In the listing that follows, how many lines include the word "each"? Only the number is wanted.
Content starts
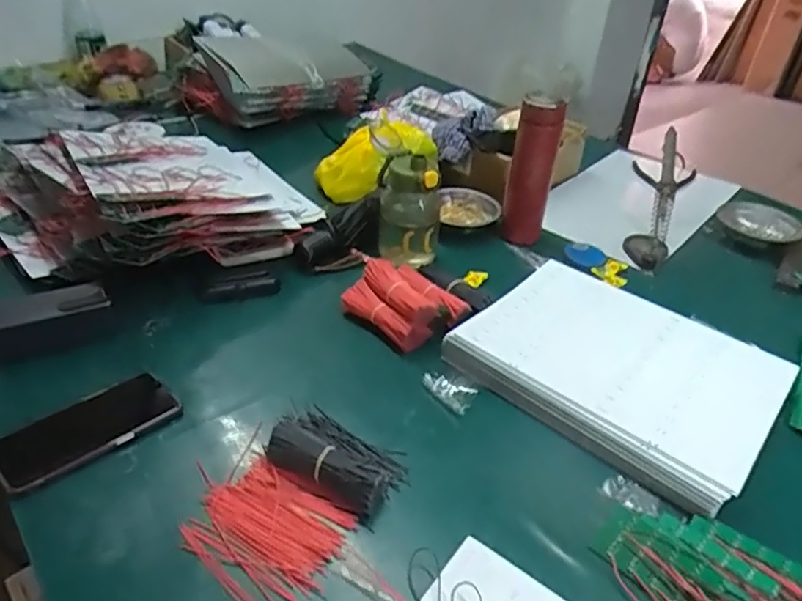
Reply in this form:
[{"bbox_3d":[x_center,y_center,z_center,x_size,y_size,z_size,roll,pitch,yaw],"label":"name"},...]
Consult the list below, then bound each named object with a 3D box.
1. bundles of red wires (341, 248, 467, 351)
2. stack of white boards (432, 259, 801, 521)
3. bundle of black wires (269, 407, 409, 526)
[{"bbox_3d":[0.004,0.000,0.766,0.115,0.066,0.136,-24,44,-36],"label":"bundles of red wires"},{"bbox_3d":[0.253,0.070,0.689,0.326,0.037,0.259,28,45,32],"label":"stack of white boards"},{"bbox_3d":[-0.064,0.147,0.576,0.139,0.046,0.087,22,37,21],"label":"bundle of black wires"}]

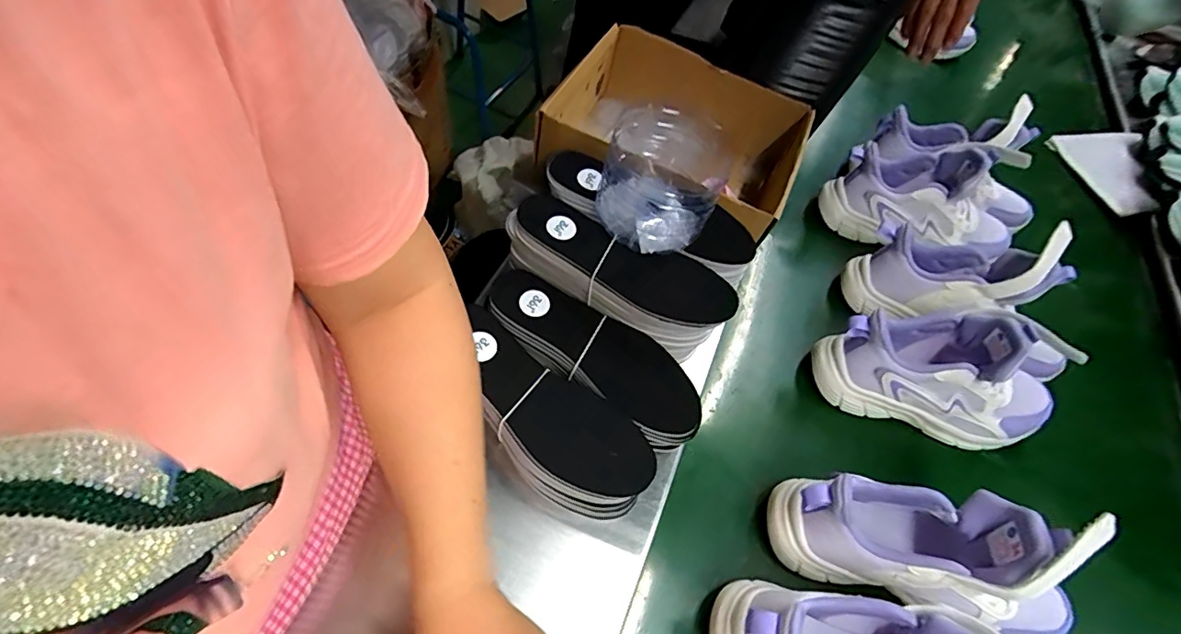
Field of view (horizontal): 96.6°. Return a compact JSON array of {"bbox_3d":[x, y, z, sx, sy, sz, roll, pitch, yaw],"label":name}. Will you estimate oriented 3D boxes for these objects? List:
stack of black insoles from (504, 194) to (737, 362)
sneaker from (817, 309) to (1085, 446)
[{"bbox_3d":[0.027,-0.045,0.480,0.204,0.064,0.072,27,53,15],"label":"stack of black insoles"},{"bbox_3d":[0.350,0.057,0.523,0.236,0.147,0.082,13,50,4],"label":"sneaker"}]

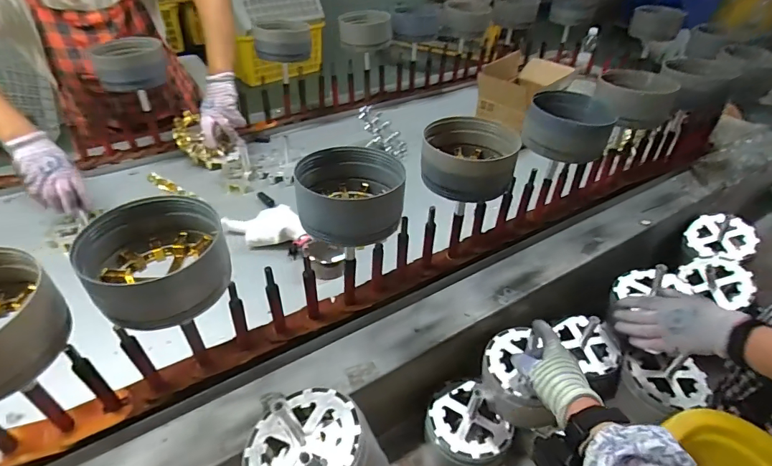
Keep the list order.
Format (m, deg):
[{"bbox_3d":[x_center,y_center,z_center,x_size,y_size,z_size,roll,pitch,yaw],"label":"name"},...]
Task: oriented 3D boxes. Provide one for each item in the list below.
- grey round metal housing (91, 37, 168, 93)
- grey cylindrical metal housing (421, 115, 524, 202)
[{"bbox_3d":[-0.533,-0.357,0.892,0.128,0.074,0.117,-20,46,-25],"label":"grey round metal housing"},{"bbox_3d":[0.122,-0.114,0.629,0.129,0.089,0.122,10,41,7],"label":"grey cylindrical metal housing"}]

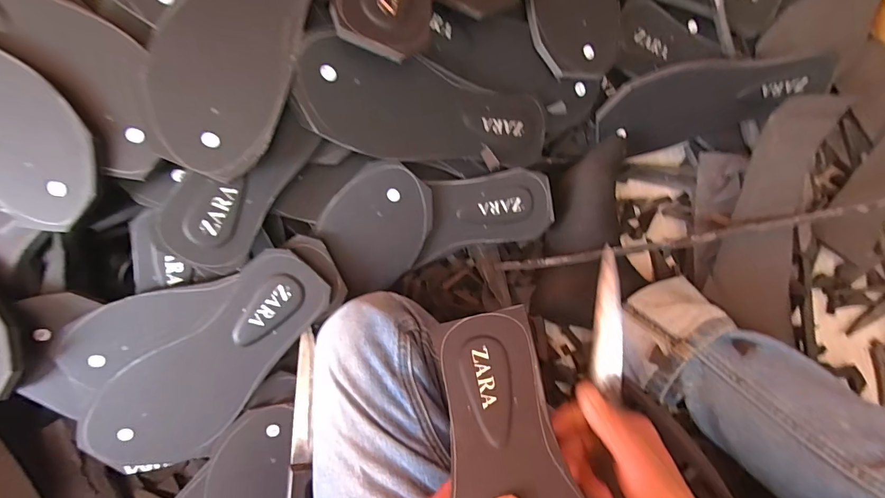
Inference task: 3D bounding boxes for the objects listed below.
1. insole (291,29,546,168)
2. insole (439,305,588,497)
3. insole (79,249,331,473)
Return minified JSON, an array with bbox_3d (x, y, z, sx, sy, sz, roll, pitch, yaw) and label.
[{"bbox_3d":[-0.012,-0.126,0.394,0.245,0.010,0.087,7,105,-21],"label":"insole"},{"bbox_3d":[0.053,0.161,0.279,0.090,0.009,0.246,-18,57,9],"label":"insole"},{"bbox_3d":[-0.215,0.104,0.385,0.104,0.014,0.245,44,88,-15],"label":"insole"}]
Content ends
**Task solution:** 2